Am I ready for bake-off? I feel like this one of my better bakes. I know I didn’t get the pastry all the way up the sides of the tin but they still turned out amazing. I love the flavor of the custard mixed with the flakiness of the pastry.
What is Pastéis de Nata?
Good Question! I had no idea before this challenge, so I did a little research about the origin of this tart. Pastéis de Nata is a dish that originate in Portugal and is generally considered to be an egg custard tart pastry. Pastéis de Nata was originally created by Religious of the Monastery of the Hieronymites.
The English translation for Pastéis de Nata is “cream pastries”. This dish is typically made from puff pastry and has cinnamon incorporates somewhere into the dish.
Pasteis de Nata
- 1 non-stick cupcake tray
- 1 Cup All-Purpose Flour
- Pinch of Salt
- 2 Tbsp Unsalted Butter chilled and diced
- ¼ to ⅓ Cup Water chilled
- 4 Tbsp Unsalted Butter frozen
- Mix the flour and salt in a bowl. Rub inthe chilled butter until the mixture resemble breadcrumbs
- Gradually add the about 4-6 tablespoons of the chilled water to form a dough.
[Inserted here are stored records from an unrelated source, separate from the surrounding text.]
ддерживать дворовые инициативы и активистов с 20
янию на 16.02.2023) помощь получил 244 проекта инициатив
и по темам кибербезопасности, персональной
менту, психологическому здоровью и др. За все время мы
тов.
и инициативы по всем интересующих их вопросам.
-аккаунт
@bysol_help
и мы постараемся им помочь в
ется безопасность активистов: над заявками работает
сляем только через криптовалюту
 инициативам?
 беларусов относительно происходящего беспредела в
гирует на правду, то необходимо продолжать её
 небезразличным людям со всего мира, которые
- Roll out the dough into a rectangle on a lightly floured work surface
- Grate half of the frozen butter over the bottom two thirds of the dough.
- Fold down the top third of the dough and fold up the bottom third (as if folding a letter).
- Turn the folded dough 90 degrees and roll it out into a rectangle again. Grate the remaining butter over the bottom two thirds of the dough.
- Fold down the top third of the dough and fold up the bottom third.
- Wrap the dough in cling film and leave to rest in the fridge for about 30 minutes
- Roll out the pastry into a rectangle and fold down the top third of the dough and then fold up the bottom third. Leave to rest in the fridge for about 30 minutes.
- Repeat the last step.
- Roll out the pasty on a lightly flouredsurface to a rectangle measuring about 20 by 30 cm. From the short side (20 cm) roll up the pastry tightly into a log and cut into 12 equal discs.
- Place 1 disc into the cup of a cupcaketin, swirl side up. Using wet fingers, gently press the pastry up the side of the tin working from the center outwards until the pastry just pokes over the top. Repeat for all the pastry discs.
- Chill for 20 minutes.
- Heat the oven to 475°F. Pour the lemon and cinnamon custard into the pastry cases, leaving a gap at the top.
- Bake for 15-18 minutes until the pastry is golden and crisp. The custard should be bubbling with tiny brown spots.
- Let the tarts cool in the tin for 5 minutes before transferring them to a wire rack to cool completely.